* Selected excerpt *
=== Begin Enclosure ===
Employment Rights Bill explained

In the nick of time before the expiry of its first 100 days, the government yesterday unveiled its long-awaited Employment Rights Bill. In summary, the Bill (in addition to the accompanying policy paper) contains considerable detail on reforms to employment law, some of which have been watered down from Labour’s initial policies, but we will likely have to wait up to two years for many of the proposed new rights to kick in. Many of the key reforms will be the subject of secondary legislation and consultations. The most eye-catching reform – day 1 protection from unfair dismissal – will come in no sooner than Autumn 2026. In this blog post we take a closer initial look at the changes.   

Day 1 rights

  • In potentially the most significantly anticipated reform, protection against unfair dismissal will apply from the first day of employment. This will most likely come into force from Autumn 2026.
  • The government will consult on a statutory probationary period, during which there will be a lighter-touch process for employers to follow if they want to dismiss an employee. The government’s preferred probationary period is nine months (three months higher than expected). Crucially, however, employers will still need a fair reason to dismiss during the probationary period and will need to follow some form of process. It seems likely that this will be an area that leads to more litigation. 
  • There will be a prohibition on dismissing an employee during, or after a protected period of pregnancy or statutory family leave (redundancy appears like it will be an exception).
  • The qualifying period to access the following rights has now been removed, making them day 1 employment rights: 1) parental leave; 2) paternity leave; 3) statutory sick pay (available from the first day of sickness rather than waiting for three days in a row) and 4) bereavement leave.

Fire and rehire

  • It will be automatically unfair for an employer to dismiss an employee where the employer wants to re-engage the employee on varied terms and the employee refuses to agree to that variation (so-called ‘fire and rehire’). 
  • There is a limited exception where employers need to mitigate or prevent financial difficulties that may threaten the business. 

Flexible working 

  • Labour had initially proposed allowing workers the right to flexible working, which could then be refused in certain circumstances (rather than the existing right to request flexible working). This is not reflected in the Bill. Workers therefore retain only a right to request, which can be refused for one of the eight existing statutory grounds. But an employer must now also show that it is reasonable to refuse the application on the specified statutory ground. This overarching reasonableness test is new. 
  • The Bill also states that any refusal must state the grounds for refusal and explain why the employer considers that it is reasonable to refuse the application on those grounds. 

Duty to prevent sexual harassment in the workplace

  • The Bill further increases protection against sexual harassment beyond the legal changes that were already due to come in force at the end of this month (see our blog post on this here). The further changes include a requirement that employers must ‘not permit’ third parties to harass their employees (for example, customers or clients). An employer will ‘permit’ harassment if they fail to take ‘all reasonable steps to prevent’ it from happening.
=== End Enclosure ===
* Information shown *
=== Begin Enclosure ===
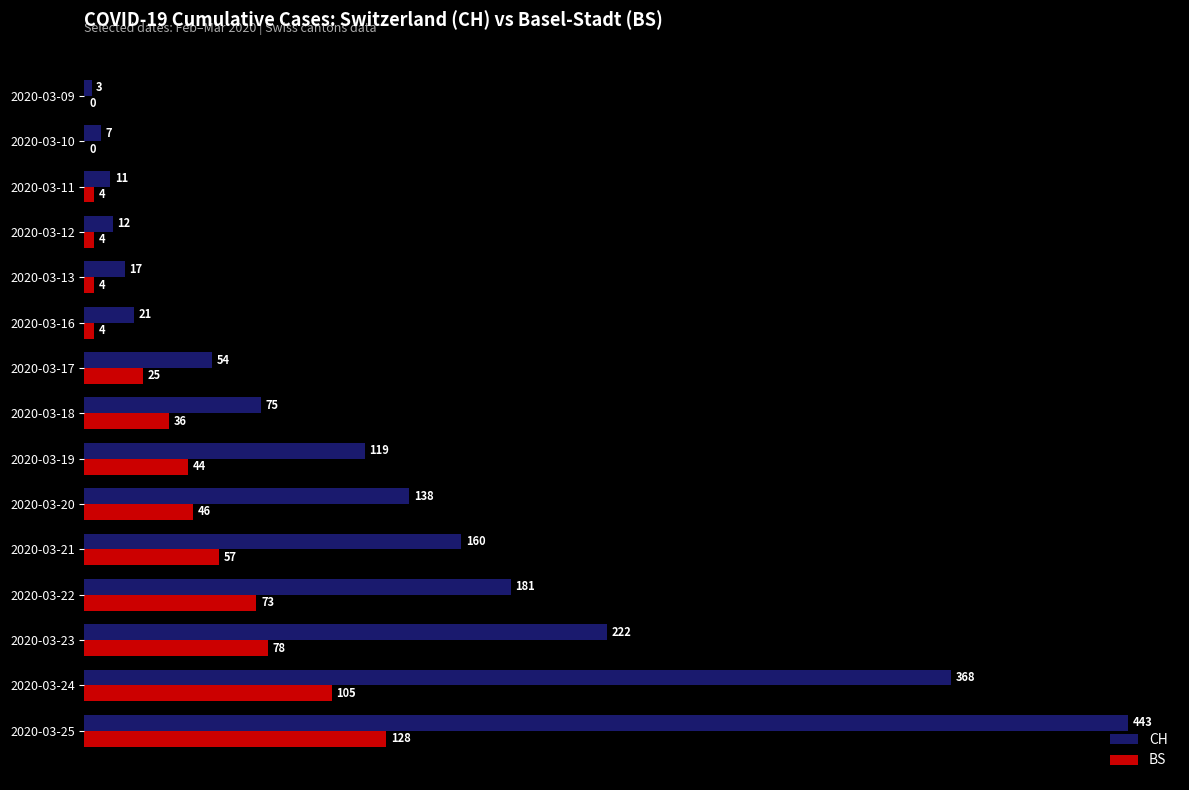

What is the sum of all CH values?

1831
=== End Enclosure ===
* Work request *
Using the text on the Employment Rights Bill, answer yes or no to whether each statement agrees with it, and quote the words of the text that decide it. (a) The government's preferred length for the statutory probationary period is nine months. (b) The Bill gives workers a right to flexible working in place of the right to request it. (c) Statutory sick pay will still start only after three days in a row of sickness.

* Written response *
(a) Yes: "The government’s preferred probationary period is nine months"
(b) No: "This is not reflected in the Bill. Workers therefore retain only a right to request"
(c) No: "available from the first day of sickness rather than waiting for three days in a row"